In such a context, our discipleship is formed out of our own gifts and sins, out of our particular enthusiasms and longings, enriched by our mistakes, deepened by our sorrows and marked by our joy in God.
So what should we do to follow Jesus? As an example of a completely different way, let me tell you about one of my favourite saints, Saint Clare. Back in 1212, at a young age Clare was inspired by the person and teachings of St Francis to embrace poverty by having nothing. Together with her sisters she formed a Poor Community based at San Damiano in Assisi. She lived there, in seclusion, for 41 years, of which for half she was sick and bedridden. Now that is some lockdown. It was a life of contemplation, reflecting on the poverty of Christ in the Incarnation. In her writings, Clare invites us to focus on a life marked by fatigue, thirst, loneliness, misunderstanding and all the daily business of living. She tells us that we find the highest spiritual realities in the most ordinary. She never separates spiritual experience from domestic work, for there she discovers God in his humanity.

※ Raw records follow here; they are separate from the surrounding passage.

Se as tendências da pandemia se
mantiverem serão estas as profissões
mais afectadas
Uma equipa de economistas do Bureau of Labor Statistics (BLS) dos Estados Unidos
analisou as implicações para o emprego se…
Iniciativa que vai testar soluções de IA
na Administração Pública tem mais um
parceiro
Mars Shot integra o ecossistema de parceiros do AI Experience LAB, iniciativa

Indeed she stretches the logic of the Incarnation to its ultimate: we reach the poverty of Jesus by travelling the very narrow banal path of daily life. She wrote “The blessedness of poverty is inscribed on the monotony of our days.” We find the Lord where we are in a hundred humdrum things.
George Herbert put this another way in his poem, The Elixir, one of our best loved Anglican hymns.
“Teach me, my God and King, in all things thee to see;
and what I do in anything, to do it as for thee….
A servant with this clause makes drudgery divine;
Who sweeps a room as for thy laws makes that and the action fine.”
Our weeks of lockdown are teaching us many unexpected aspects of being human, among them are the loneliness of isolation and the longing love for absent family and friends. At the same time we experience the sorrow and grief at the injustices of our society which Covid 19 has exposed, most notably the disproportionate effect of the virus on the poor, the aged and the Black and Minority Ethnic communities. For those of us not working, or on the front line in the NHS, we can only weep for the suffering of so many.
And continue, as servants, to follow the Master. The slave, as Jesus tells us, is not greater than the Master; it is enough for the slave to be like the Master.